EXERCISE DETAILS
From the line containing "M 1830,32 L" down to the line containing "M 1295,132 L" in the records below, reproduce every line exactly, ends included, and omit all others.

[[ EXERCISE MATERIAL, beginning ]]

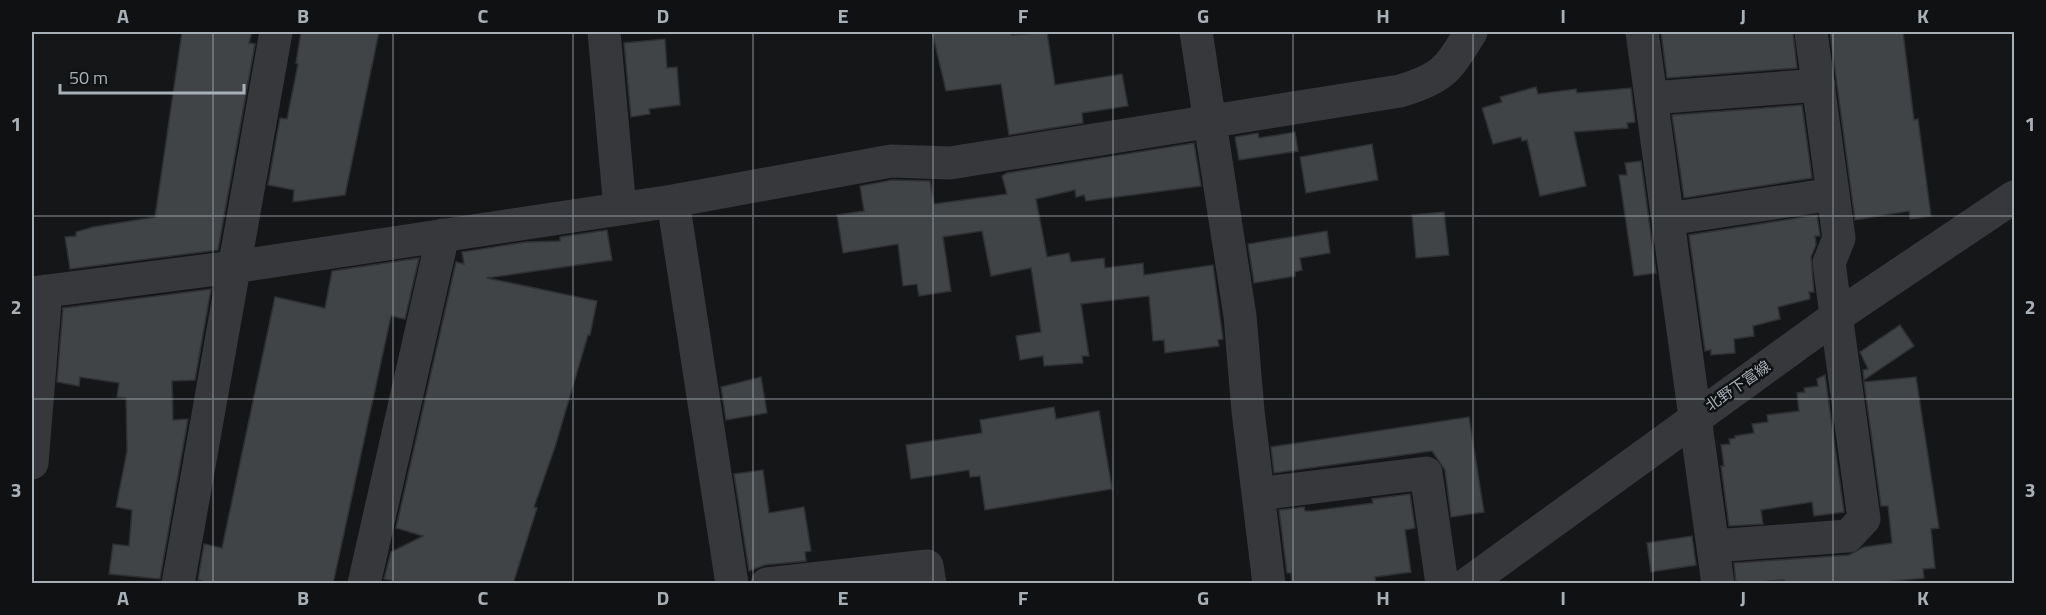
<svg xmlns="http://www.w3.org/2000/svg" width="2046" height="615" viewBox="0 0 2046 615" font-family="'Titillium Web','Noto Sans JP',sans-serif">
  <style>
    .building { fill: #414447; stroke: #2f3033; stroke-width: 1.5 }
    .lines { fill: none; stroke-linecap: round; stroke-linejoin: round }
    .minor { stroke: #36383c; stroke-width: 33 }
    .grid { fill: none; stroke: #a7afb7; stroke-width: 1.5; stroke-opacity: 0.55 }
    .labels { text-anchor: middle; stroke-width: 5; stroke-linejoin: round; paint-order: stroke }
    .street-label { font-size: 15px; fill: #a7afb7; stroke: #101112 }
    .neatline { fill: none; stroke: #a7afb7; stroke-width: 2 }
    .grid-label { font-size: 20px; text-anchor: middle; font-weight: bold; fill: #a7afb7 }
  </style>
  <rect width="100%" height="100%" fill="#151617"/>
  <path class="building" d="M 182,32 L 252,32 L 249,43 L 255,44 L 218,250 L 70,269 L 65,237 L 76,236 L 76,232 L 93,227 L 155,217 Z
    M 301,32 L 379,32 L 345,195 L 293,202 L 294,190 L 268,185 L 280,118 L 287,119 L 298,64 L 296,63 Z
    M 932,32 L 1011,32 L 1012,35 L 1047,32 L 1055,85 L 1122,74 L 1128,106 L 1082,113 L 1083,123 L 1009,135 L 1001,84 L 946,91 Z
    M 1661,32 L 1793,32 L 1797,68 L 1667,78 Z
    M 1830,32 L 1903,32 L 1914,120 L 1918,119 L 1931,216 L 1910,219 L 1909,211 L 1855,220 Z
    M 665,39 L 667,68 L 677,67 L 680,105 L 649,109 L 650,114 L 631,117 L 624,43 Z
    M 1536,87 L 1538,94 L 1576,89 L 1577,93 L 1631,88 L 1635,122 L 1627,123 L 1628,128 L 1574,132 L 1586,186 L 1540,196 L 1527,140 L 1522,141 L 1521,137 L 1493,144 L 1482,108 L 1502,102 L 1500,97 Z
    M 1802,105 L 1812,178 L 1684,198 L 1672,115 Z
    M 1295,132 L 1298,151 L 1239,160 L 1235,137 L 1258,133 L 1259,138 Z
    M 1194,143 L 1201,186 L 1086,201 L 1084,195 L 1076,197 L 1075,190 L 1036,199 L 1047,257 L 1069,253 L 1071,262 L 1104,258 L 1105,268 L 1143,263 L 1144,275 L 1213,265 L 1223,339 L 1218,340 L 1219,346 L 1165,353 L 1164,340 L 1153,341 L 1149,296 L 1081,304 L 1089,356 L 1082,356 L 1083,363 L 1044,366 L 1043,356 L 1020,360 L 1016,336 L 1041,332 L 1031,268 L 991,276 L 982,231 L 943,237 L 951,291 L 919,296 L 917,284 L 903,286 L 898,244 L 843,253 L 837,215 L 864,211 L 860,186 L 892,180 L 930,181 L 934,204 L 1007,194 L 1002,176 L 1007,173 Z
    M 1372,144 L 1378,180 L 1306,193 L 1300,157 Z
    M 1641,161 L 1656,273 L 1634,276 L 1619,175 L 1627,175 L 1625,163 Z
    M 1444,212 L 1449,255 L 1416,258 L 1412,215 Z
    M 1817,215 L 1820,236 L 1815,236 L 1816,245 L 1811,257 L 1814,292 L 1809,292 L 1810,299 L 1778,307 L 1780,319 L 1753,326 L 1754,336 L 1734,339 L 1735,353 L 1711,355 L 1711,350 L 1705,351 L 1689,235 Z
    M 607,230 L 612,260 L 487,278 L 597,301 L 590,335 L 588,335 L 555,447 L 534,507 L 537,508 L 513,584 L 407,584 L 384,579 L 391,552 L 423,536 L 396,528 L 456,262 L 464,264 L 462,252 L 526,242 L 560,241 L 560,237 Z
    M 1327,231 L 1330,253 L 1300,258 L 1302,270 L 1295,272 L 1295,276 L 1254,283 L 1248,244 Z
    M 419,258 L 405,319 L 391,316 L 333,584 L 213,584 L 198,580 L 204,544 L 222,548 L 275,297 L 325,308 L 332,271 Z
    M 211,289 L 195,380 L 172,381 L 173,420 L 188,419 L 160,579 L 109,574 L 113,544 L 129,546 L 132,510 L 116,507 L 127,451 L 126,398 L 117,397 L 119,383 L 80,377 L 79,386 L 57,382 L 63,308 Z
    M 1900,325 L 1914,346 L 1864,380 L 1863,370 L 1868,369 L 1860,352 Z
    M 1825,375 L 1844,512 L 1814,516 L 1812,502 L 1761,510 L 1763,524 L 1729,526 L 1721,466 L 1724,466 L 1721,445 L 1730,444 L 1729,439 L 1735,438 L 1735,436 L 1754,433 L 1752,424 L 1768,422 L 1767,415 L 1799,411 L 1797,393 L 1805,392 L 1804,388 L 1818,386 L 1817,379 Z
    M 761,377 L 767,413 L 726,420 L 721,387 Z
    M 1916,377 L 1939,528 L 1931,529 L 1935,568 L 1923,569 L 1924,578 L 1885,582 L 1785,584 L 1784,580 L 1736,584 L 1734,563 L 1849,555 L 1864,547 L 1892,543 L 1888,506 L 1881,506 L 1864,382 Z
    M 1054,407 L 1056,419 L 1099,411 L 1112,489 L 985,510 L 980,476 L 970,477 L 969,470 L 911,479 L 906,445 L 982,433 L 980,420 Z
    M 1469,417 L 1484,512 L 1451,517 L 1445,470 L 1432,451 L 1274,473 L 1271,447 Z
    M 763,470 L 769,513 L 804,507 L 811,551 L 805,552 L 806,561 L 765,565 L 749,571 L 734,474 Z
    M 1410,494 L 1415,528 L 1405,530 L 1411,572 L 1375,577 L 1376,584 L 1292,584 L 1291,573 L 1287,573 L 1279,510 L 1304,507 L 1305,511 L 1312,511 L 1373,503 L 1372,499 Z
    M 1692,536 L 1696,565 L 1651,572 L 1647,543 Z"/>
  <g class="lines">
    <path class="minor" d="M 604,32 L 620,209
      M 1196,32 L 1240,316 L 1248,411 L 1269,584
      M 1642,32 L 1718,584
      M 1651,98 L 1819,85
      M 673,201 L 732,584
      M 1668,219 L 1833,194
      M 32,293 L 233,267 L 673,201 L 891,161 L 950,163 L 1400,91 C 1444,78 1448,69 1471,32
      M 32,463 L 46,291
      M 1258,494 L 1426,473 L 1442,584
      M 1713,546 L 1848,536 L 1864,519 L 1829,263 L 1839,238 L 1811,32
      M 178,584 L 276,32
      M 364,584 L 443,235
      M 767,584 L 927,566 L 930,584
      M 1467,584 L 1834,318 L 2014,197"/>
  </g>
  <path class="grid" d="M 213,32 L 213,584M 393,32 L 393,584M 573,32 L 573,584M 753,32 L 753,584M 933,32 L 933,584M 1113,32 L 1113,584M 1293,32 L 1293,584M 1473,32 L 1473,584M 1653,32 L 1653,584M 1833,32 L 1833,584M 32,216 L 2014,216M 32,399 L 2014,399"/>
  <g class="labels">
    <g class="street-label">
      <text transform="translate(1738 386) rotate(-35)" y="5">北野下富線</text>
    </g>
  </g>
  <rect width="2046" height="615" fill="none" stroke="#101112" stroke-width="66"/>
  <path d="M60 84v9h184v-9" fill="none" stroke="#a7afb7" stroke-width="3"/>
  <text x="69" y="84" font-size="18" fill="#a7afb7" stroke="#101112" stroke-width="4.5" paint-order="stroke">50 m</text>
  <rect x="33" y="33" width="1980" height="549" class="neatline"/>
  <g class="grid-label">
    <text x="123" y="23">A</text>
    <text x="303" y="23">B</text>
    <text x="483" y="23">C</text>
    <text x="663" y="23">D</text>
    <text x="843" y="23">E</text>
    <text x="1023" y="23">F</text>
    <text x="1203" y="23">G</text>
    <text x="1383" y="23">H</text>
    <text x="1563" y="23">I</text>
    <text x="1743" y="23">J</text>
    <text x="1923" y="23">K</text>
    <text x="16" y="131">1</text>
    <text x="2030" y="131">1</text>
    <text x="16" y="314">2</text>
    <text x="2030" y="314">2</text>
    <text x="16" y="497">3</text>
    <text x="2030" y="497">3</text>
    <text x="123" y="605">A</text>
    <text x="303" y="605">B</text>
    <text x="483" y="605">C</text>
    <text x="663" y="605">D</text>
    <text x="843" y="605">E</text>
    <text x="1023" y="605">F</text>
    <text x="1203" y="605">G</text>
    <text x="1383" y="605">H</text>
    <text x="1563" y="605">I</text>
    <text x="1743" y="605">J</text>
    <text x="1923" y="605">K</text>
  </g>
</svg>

[[ EXERCISE MATERIAL, end ]]

TASK SOLUTION
    M 1830,32 L 1903,32 L 1914,120 L 1918,119 L 1931,216 L 1910,219 L 1909,211 L 1855,220 Z
    M 665,39 L 667,68 L 677,67 L 680,105 L 649,109 L 650,114 L 631,117 L 624,43 Z
    M 1536,87 L 1538,94 L 1576,89 L 1577,93 L 1631,88 L 1635,122 L 1627,123 L 1628,128 L 1574,132 L 1586,186 L 1540,196 L 1527,140 L 1522,141 L 1521,137 L 1493,144 L 1482,108 L 1502,102 L 1500,97 Z
    M 1802,105 L 1812,178 L 1684,198 L 1672,115 Z
    M 1295,132 L 1298,151 L 1239,160 L 1235,137 L 1258,133 L 1259,138 Z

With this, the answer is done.